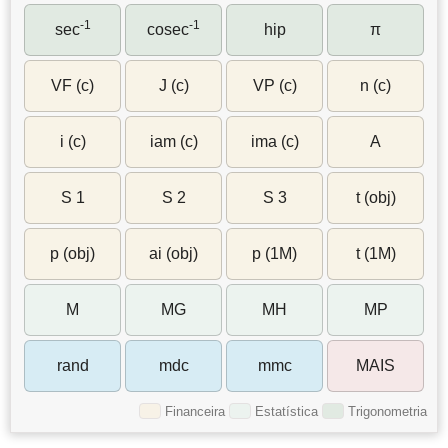
-1
-1
sec
cosec
hip
π
VF (c)
J (c)
VP (c)
n (c)
i (c)
iam (c)
ima (c)
A
S 1
S 2
S 3
t (obj)
p (obj)
ai (obj)
p (1M)
t (1M)
M
MG
MH
MP
rand
mdc
mmc
MAIS
Financeira
Estatística
Trigonometria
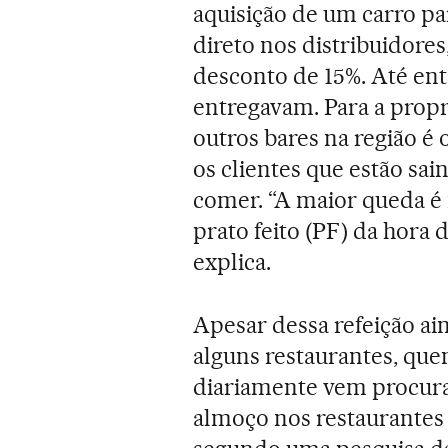
aquisição de um carro p
direto nos distribuidore
desconto de 15%. Até en
entregavam. Para a propri
outros bares na região é o
os clientes que estão sai
comer. “A maior queda é 
prato feito (PF) da hora
explica.
Apesar dessa refeição ai
alguns restaurantes, que
diariamente vem procura
almoço nos restaurantes 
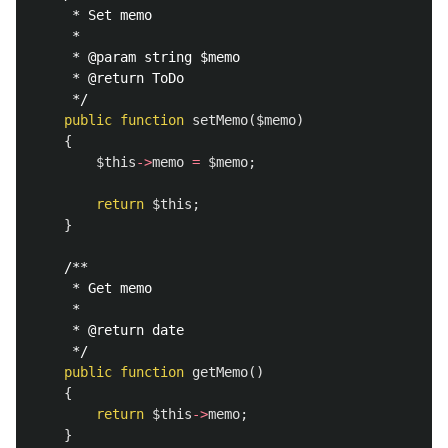
     * Set memo

     *

     * @param string $memo

     * @return ToDo

     */
public
function
setMemo
(
$memo
)
{
$this
->
memo
=
$memo
;
return
$this
;
}
/**

     * Get memo

     *

     * @return date

     */
public
function
getMemo
()
{
return
$this
->
memo
;
}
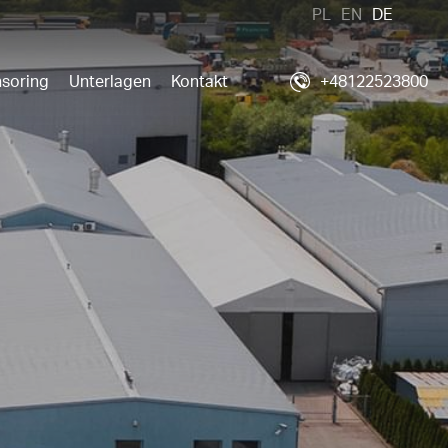
PL
EN
DE
soring
Unterlagen
Kontakt
+48122523800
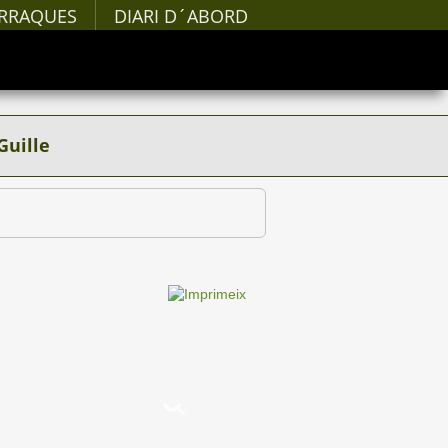
RRAQUES
DIARI D´ABORD
Guille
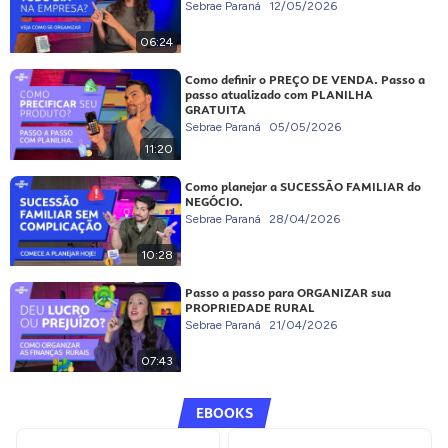
Sebrae Paraná
12/05/2026
06:24
Como definir o PREÇO DE VENDA. Passo a
passo atualizado com PLANILHA
GRATUITA
Sebrae Paraná
05/05/2026
11:20
Como planejar a SUCESSÃO FAMILIAR do
NEGÓCIO.
Sebrae Paraná
28/04/2026
10:28
Passo a passo para ORGANIZAR sua
PROPRIEDADE RURAL
Sebrae Paraná
21/04/2026
07:43
EBOOKS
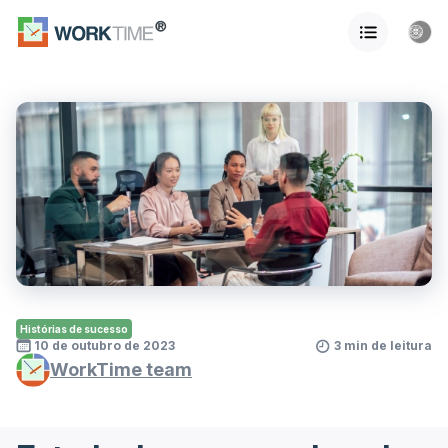
Histórias de sucesso
10 de outubro de 2023
3 min de leitura
WorkTime team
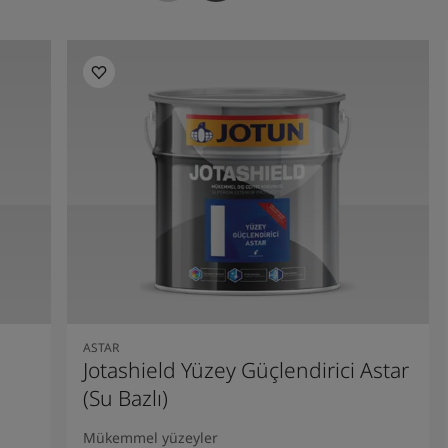
ASTAR
Jotashield Yüzey Güçlendirici Astar
(Su Bazlı)
Mükemmel yüzeyler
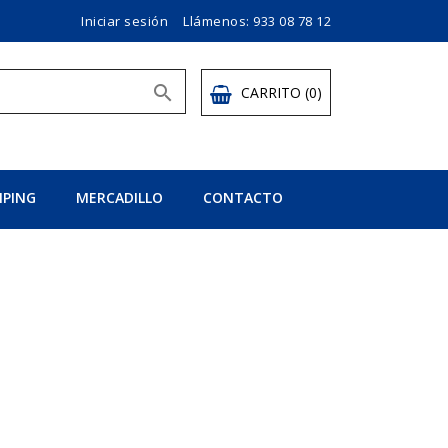
Iniciar sesión
Llámenos:
933 08 78 12

CARRITO
(0)
PING
MERCADILLO
CONTACTO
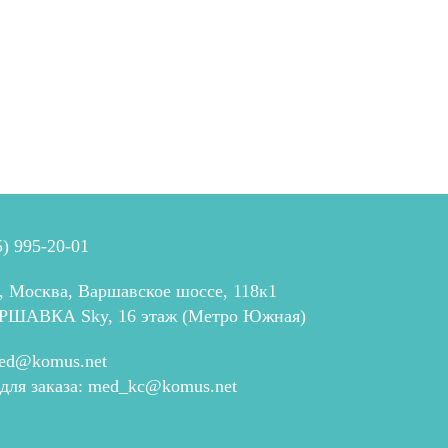
5) 995-20-01
, Москва, Варшавское шоссе, 118к1
РШАВКА Sky, 16 этаж (Метро Южная)
ed@komus.net
 для заказа:
med_kc@komus.net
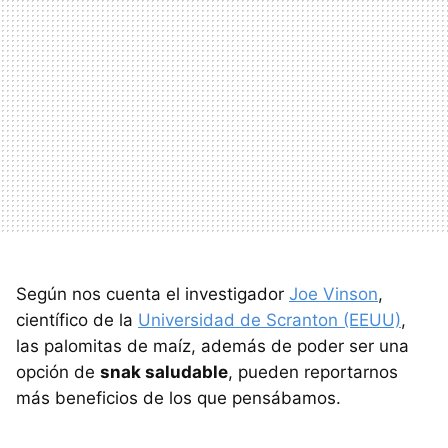
Según nos cuenta el investigador
Joe Vinson
,
científico de la
Universidad de Scranton (EEUU)
,
las palomitas de maíz, además de poder ser una
opción de
snak saludable
, pueden reportarnos
más beneficios de los que pensábamos.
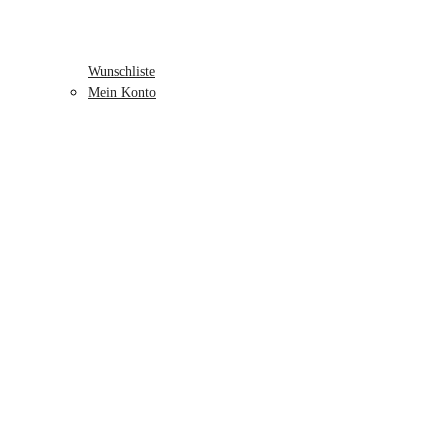
Wunschliste
Mein Konto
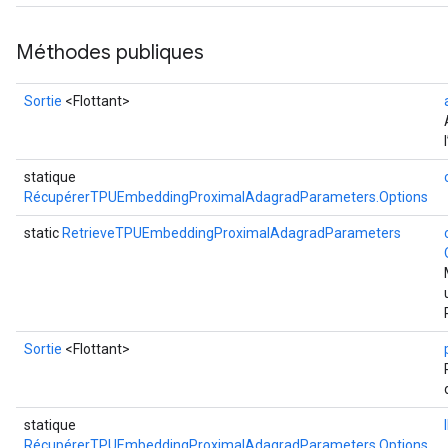
Méthodes publiques
Sortie
<Flottant>
statique
RécupérerTPUEmbeddingProximalAdagradParameters.Options
static
RetrieveTPUEmbeddingProximalAdagradParameters
Sortie
<Flottant>
statique
RécupérerTPUEmbeddingProximalAdagradParameters.Options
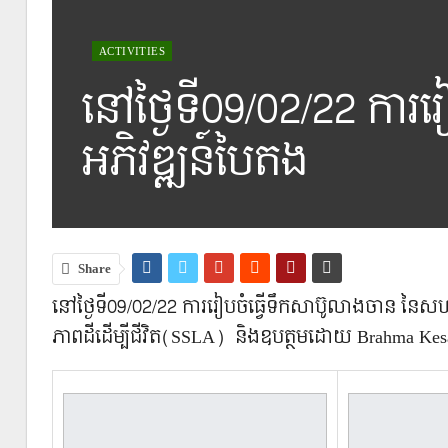
ACTIVITIES
នៅថ្ងៃទី09/02/22 កា
អភិវឌ្ឍន៍បៃតង​
Share
នៅថ្ងៃទី09/02/22 ការរៀបចំធ្វើទឹកសាប៊ូលាងចាន នៃ
ភាពដីដើម្បីជីវិត(SSLA) ​ និងឧបត្ថមដោយ Brahma Kesa នៅ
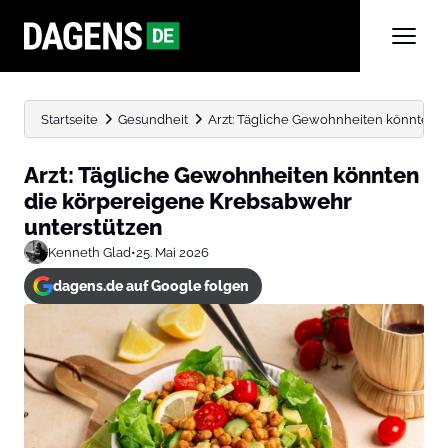
Startseite
Gesundheit
Arzt: Tägliche Gewohnheiten könnten 
Arzt: Tägliche Gewohnheiten könnten
die körpereigene Krebsabwehr
unterstützen
Kenneth Glad
•
25. Mai 2026
dagens.de auf Google folgen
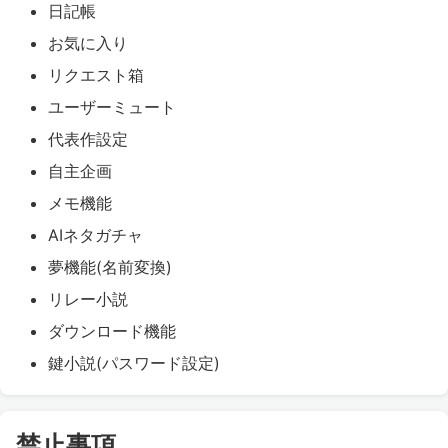
日記帳
お気に入り
リクエスト箱
ユーザーミュート
代表作設定
自主企画
メモ機能
AIネタガチャ
夢機能(名前変換)
リレー小説
ダウンロード機能
鍵小説(パスワード設定)
禁止事項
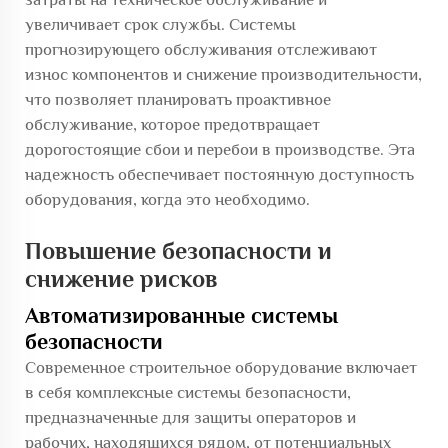
увеличивает срок службы. Системы
прогнозирующего обслуживания отслеживают
износ компонентов и снижение производительности,
что позволяет планировать проактивное
обслуживание, которое предотвращает
дорогостоящие сбои и перебои в производстве. Эта
надежность обеспечивает постоянную доступность
оборудования, когда это необходимо.
Повышение безопасности и
снижение рисков
Автоматизированные системы
безопасности
Современное строительное оборудование включает
в себя комплексные системы безопасности,
предназначенные для защиты операторов и
рабочих, находящихся рядом, от потенциальных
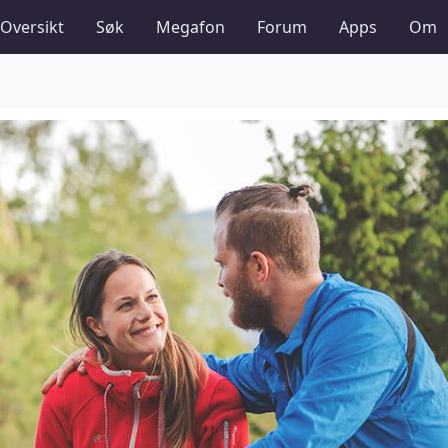
Oversikt
Søk
Megafon
Forum
Apps
Om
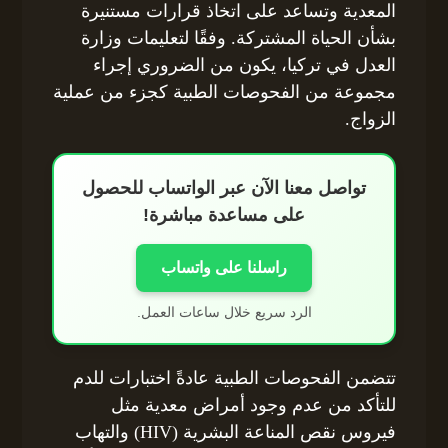
المعدية وتساعد على اتخاذ قرارات مستنيرة
بشأن الحياة المشتركة. وفقًا لتعليمات وزارة
العدل في تركيا، يكون من الضروري إجراء
مجموعة من الفحوصات الطبية كجزء من عملية
الزواج.
تواصل معنا الآن عبر الواتساب للحصول
على مساعدة مباشرة!
راسلنا على واتساب
الرد سريع خلال ساعات العمل.
تتضمن الفحوصات الطبية عادةً اختبارات للدم
للتأكد من عدم وجود أمراض معدية مثل
فيروس نقص المناعة البشرية (HIV) والتهاب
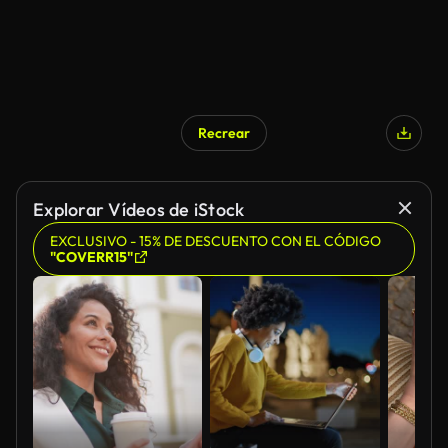
Recrear
Explorar Vídeos de iStock
EXCLUSIVO - 15% DE DESCUENTO CON EL CÓDIGO
"COVERR15"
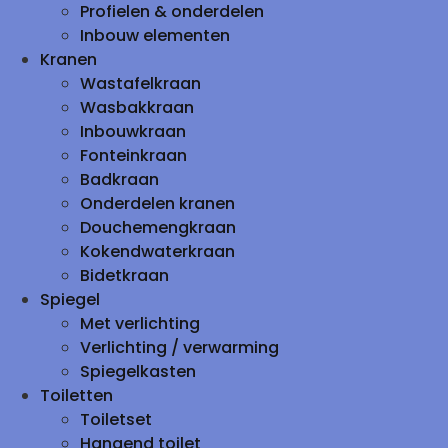
Profielen & onderdelen
Inbouw elementen
Kranen
Wastafelkraan
Wasbakkraan
Inbouwkraan
Fonteinkraan
Badkraan
Onderdelen kranen
Douchemengkraan
Kokendwaterkraan
Bidetkraan
Spiegel
Met verlichting
Verlichting / verwarming
Spiegelkasten
Toiletten
Toiletset
Hangend toilet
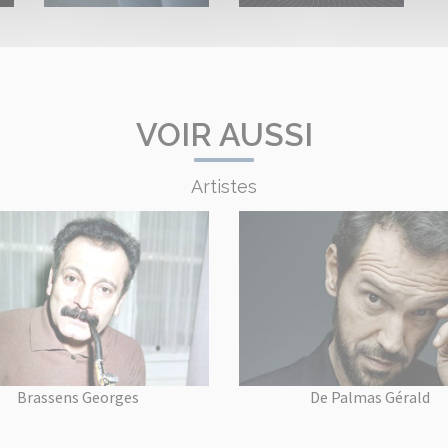
VOIR AUSSI
Artistes
Brassens Georges
De Palmas Gérald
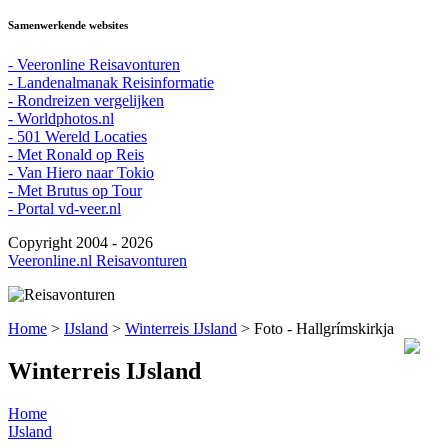
Samenwerkende websites
- Veeronline Reisavonturen
- Landenalmanak Reisinformatie
- Rondreizen vergelijken
- Worldphotos.nl
- 501 Wereld Locaties
- Met Ronald op Reis
- Van Hiero naar Tokio
- Met Brutus op Tour
- Portal vd-veer.nl
Copyright 2004 - 2026
Veeronline.nl Reisavonturen
Home
>
IJsland
>
Winterreis IJsland
> Foto - Hallgrímskirkja
Winterreis IJsland
Home
IJsland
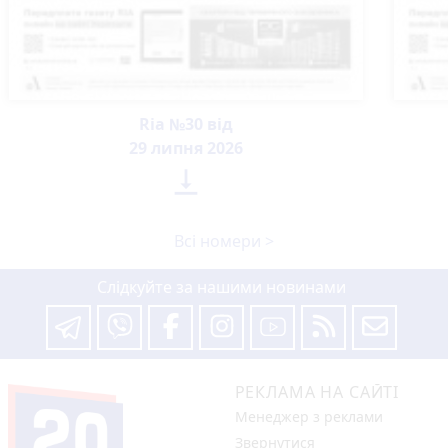
Ria №30 від
29 липня 2026

Всі номери >
Слідкуйте за нашими новинами
РЕКЛАМА НА САЙТІ
Менеджер з реклами
Звернутися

• • • •

▶ **EXERCISE REQUIREMENTS**:
Each entry above should come back word for word, and no picture should come with it.

▶ **EXERCISE RESULT**:
-1
-1
sec
cosec
hip
π
VF (c)
J (c)
VP (c)
n (c)
i (c)
iam (c)
ima (c)
A
S 1
S 2
S 3
t (obj)
p (obj)
ai (obj)
p (1M)
t (1M)
M
MG
MH
MP
rand
mdc
mmc
MAIS
Financeira
Estatística
Trigonometria
aquisição de um carro p
direto nos distribuidore
desconto de 15%. Até en
entregavam. Para a propri
outros bares na região é o
os clientes que estão sai
comer. “A maior queda é 
prato feito (PF) da hora
explica.
Apesar dessa refeição ai
alguns restaurantes, que
diariamente vem procura
almoço nos restaurantes 
     * Set memo

     *

     * @param string $memo

     * @return ToDo

     */
public
function
setMemo
(
$memo
)
{
$this
->
memo
=
$memo
;
return
$this
;
}
/**

     * Get memo

     *

     * @return date

     */
public
function
getMemo
()
{
return
$this
->
memo
;
}
PL
EN
DE
soring
Unterlagen
Kontakt
+48122523800
RRAQUES
DIARI D´ABORD
Guille
Sebrae Paraná
12/05/2026
06:24
Como definir o PREÇO DE VENDA. Passo a
passo atualizado com PLANILHA
GRATUITA
Sebrae Paraná
05/05/2026
11:20
Como planejar a SUCESSÃO FAMILIAR do
NEGÓCIO.
Sebrae Paraná
28/04/2026
10:28
Passo a passo para ORGANIZAR sua
PROPRIEDADE RURAL
Sebrae Paraná
21/04/2026
07:43
EBOOKS
Histórias de sucesso
10 de outubro de 2023
3 min de leitura
WorkTime team
ASTAR
Jotashield Yüzey Güçlendirici Astar
(Su Bazlı)
Mükemmel yüzeyler
Iniciar sesión
Llámenos:
933 08 78 12

CARRITO
(0)
PING
MERCADILLO
CONTACTO
5) 995-20-01
, Москва, Варшавское шоссе, 118к1
РШАВКА Sky, 16 этаж (Метро Южная)
ed@komus.net
 для заказа:
med_kc@komus.net
Según nos cuenta el investigador
Joe Vinson
,
científico de la
Universidad de Scranton (EEUU)
,
las palomitas de maíz, además de poder ser una
opción de
snak saludable
, pueden reportarnos
más beneficios de los que pensábamos.
Wunschliste
Mein Konto
Méthodes publiques
Sortie
<Flottant>
statique
RécupérerTPUEmbeddingProximalAdagradParameters.Options
static
RetrieveTPUEmbeddingProximalAdagradParameters
Sortie
<Flottant>
statique
RécupérerTPUEmbeddingProximalAdagradParameters.Options
ACTIVITIES
នៅថ្ងៃទី09/02/22 កា
អភិវឌ្ឍន៍បៃតង​
Share
នៅថ្ងៃទី09/02/22 ការរៀបចំធ្វើទឹកសាប៊ូលាងចាន នៃ
ភាពដីដើម្បីជីវិត(SSLA) ​ និងឧបត្ថមដោយ Brahma Kesa នៅ
Startseite
Gesundheit
Arzt: Tägliche Gewohnheiten könnten 
Arzt: Tägliche Gewohnheiten könnten
die körpereigene Krebsabwehr
unterstützen
Kenneth Glad
•
25. Mai 2026
dagens.de auf Google folgen
日記帳
お気に入り
リクエスト箱
ユーザーミュート
代表作設定
自主企画
メモ機能
AIネタガチャ
夢機能(名前変換)
リレー小説
ダウンロード機能
鍵小説(パスワード設定)
禁止事項
увеличивает срок службы. Системы
прогнозирующего обслуживания отслеживают
износ компонентов и снижение производительности,
что позволяет планировать проактивное
обслуживание, которое предотвращает
дорогостоящие сбои и перебои в производстве. Эта
надежность обеспечивает постоянную доступность
оборудования, когда это необходимо.
Повышение безопасности и
снижение рисков
Автоматизированные системы
безопасности
Современное строительное оборудование включает
в себя комплексные системы безопасности,
предназначенные для защиты операторов и
рабочих, находящихся рядом, от потенциальных
Oversikt
Søk
Megafon
Forum
Apps
Om
المعدية وتساعد على اتخاذ قرارات مستنيرة
بشأن الحياة المشتركة. وفقًا لتعليمات وزارة
العدل في تركيا، يكون من الضروري إجراء
مجموعة من الفحوصات الطبية كجزء من عملية
الزواج.
تواصل معنا الآن عبر الواتساب للحصول
على مساعدة مباشرة!
راسلنا على واتساب
الرد سريع خلال ساعات العمل.
تتضمن الفحوصات الطبية عادةً اختبارات للدم
للتأكد من عدم وجود أمراض معدية مثل
فيروس نقص المناعة البشرية (HIV) والتهاب
Recrear
Explorar Vídeos de iStock
EXCLUSIVO - 15% DE DESCUENTO CON EL CÓDIGO
"COVERR15"
Profielen & onderdelen
Inbouw elementen
Kranen
Wastafelkraan
Wasbakkraan
Inbouwkraan
Fonteinkraan
Badkraan
Onderdelen kranen
Douchemengkraan
Kokendwaterkraan
Bidetkraan
Spiegel
Met verlichting
Verlichting / verwarming
Spiegelkasten
Toiletten
Toiletset
Hangend toilet
VOIR AUSSI
Artistes
Brassens Georges
De Palmas Gérald
Samenwerkende websites
- Veeronline Reisavonturen
- Landenalmanak Reisinformatie
- Rondreizen vergelijken
- Worldphotos.nl
- 501 Wereld Locaties
- Met Ronald op Reis
- Van Hiero naar Tokio
- Met Brutus op Tour
- Portal vd-veer.nl
Copyright 2004 - 2026
Veeronline.nl Reisavonturen
Home
>
IJsland
>
Winterreis IJsland
> Foto - Hallgrímskirkja
Winterreis IJsland
Home
IJsland
Ria №30 від
29 липня 2026

Всі номери >
Слідкуйте за нашими новинами
РЕКЛАМА НА САЙТІ
Менеджер з реклами
Звернутися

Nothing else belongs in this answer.